As with all others aspects of nonprofit management, planning is important to develop an excellent volunteer program. There is one essential theme. An excellent volunteer management program is no different than an excellent program for hiring paid workers.
Of course, any personnel program begins with a detailed job description.
- Skills needed
- Supervision provided
- Hours of work
- Location of work
Interview each applicant personally. Before the interview, ask for a resume. Make sure to tell the applicant to include recent volunteer positions. Ask for examples of volunteer tasks performed. Try to judge each volunteer’s temperament as well as skill levels.
Conduct a two-part orientation. One part is the general orientation for all new volunteers.
Make sure to include the agency’s history and services. The volunteer should meet the board chair and the executive director. Information given to each volunteer should include annual reports, agency brochures, and relevant board policies.
Include a specific orientation about the tasks the volunteer will be asked to undertake. Allow plenty of time for questions. Make sure each volunteer knows what steps to take if he/she can not undertake a particular assignment.
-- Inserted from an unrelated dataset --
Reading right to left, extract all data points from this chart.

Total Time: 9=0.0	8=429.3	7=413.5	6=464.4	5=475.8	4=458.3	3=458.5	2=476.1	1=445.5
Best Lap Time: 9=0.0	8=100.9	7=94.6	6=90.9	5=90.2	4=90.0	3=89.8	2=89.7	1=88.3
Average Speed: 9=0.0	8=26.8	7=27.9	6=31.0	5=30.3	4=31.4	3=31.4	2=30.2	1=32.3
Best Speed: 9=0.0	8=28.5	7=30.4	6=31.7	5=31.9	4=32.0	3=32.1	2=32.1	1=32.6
Make sure each volunteer has a supervisor. The supervisor can be either a paid staff person on a volunteer. The supervisor should be in touch with each volunteer at least once a month, either by phone, e-mail or in person. At every opportunity, the supervisor should thank the volunteer for their assistance.
Provide opportunities for training for all volunteers. This should include periodic training at the office on topics of interest. Volunteers should have an opportunity to attend conferences and other training opportunities.
Remember that thank the volunteers for their service. Volunteer recognition programs are always appropriate. Include volunteers in holiday parties and other celebrations.
Make certain to keep records of the hours each volunteer spends assisting the agency. Note any problems and their solutions. Let each volunteer know that you will provide reference letters to schools, prospective employers, or wherever letters are needed.
Meet with each volunteer at least once a year to thank them for their service and make suggestions for improvement.
If a volunteer is creating problems, set up a private meeting with the volunteer and his/her supervisor. Tell the supervisor not to criticize the volunteer. Spell out in a positive manner how the problem can be solved. Be firm but fair. Tell the volunteer that if the problem is not solved, the volunteer may have to switch position within the agency.